Plaintiff seeks to exclude any references or argument that Defendants obtained legal advice from ADP regarding his FLSA exemption status. Plaintiff contends this evidence must be excluded because vague references of receiving legal advice constitute inadmissible inferential hearsay. According to Plaintiff, any such evidence is hearsay because (1) Defendants failed to disclose any supporting evidence from ADP in their interrogatory responses; and (2) Defendant Renato Viola (“Viola”) was unable to articulate what advice he received from ADP in his deposition. Plaintiff relies on Pena v. Handy Wash, Inc., 114 F. Supp. 3d 1239, 1244 (S.D. Fla. 2015) and Schultze v. 2K Clevelander LLC, No. 17-CV-22684, 2018 WL 4859070, at *2 (S.D. Fla. Aug. 29, 2018) to support exclusion of such evidence. Defendants respond that references to obtaining legal advice from ADP are admissible because those references are offered to show their effect on the listener, not to prove the truth of the matter. Defendants explain that their employee, Manuela Faniglione (“Faniglione”), obtained legal advice from ADP, not Viola. Defendants contend Faniglione’s testimony describing this advice is admissible to show its effect on her. Moreover, Defendants point out they disclosed the advice they received from ADP in their interrogatory responses. Defendants accordingly argue Pena and Schultze are distinguishable because, unlike here, the defendants failed to disclose the advice they received. The defendants in Pena intended “to present evidence of the fact—on its own—they sought legal counsel … regarding whether the FLSA applied” to their employees without presenting “evidence of what advice counsel gave in response to their inquiry.” 114 F. Supp. 3d at 1243. The court found this evidence constituted inferential hearsay, or “[h]earsay that is implied in testimony that suggests the contents of a conversation that is not explicitly disclosed by the testimony.” Id. (quoting BLACK’S LAW DICTIONARY (10th ed. 2014); citing Hutchins v.

Wainwright, 715 F.2d 512, 516 (11th Cir. 1983)). Pena therefore concluded this evidence was inadmissible.

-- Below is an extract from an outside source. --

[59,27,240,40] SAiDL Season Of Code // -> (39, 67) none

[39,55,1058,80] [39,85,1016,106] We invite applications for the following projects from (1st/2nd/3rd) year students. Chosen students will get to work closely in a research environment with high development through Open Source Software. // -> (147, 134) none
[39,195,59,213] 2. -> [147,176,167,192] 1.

See id. at 1245 (“Because the fact Defendants consulted counsel, without more, constitutes hearsay, and is furthermore irrelevant, misleading, and unfairly prejudicial to Plaintiff, this evidence is inadmissible.”). Schultze also found evidence that the defendant “sought advice from counsel, and following receipt of counsel’s advice continued the contested practice … would constitute inferential hearsay[.]” 2018 WL 4859070, at *2. The court found this evidence must be excluded for the same reason—the fact the defendant consulted with counsel is hearsay, and the defendant failed to “proffer[] what evidence it intends to advance[.]” Id. While Defendants are correct that, unlike Pena and Schultze, they offer some evidence of

the legal advice they received, the Court is unpersuaded this meaningfully distinguishes this case. The excerpt provided of Faniglione’s testimony fails to identify who she spoke to at ADP, or whether that individual was an attorney. Moreover, Faniglione simply testified she was told “it’s okay” because Plaintiff “is an exempt employee, [and] that his salary was fine.” ECF No. [53-2] at 22. Faniglione also testified they discussed “regular things, like to be sure that he is going to get his day off.” Id.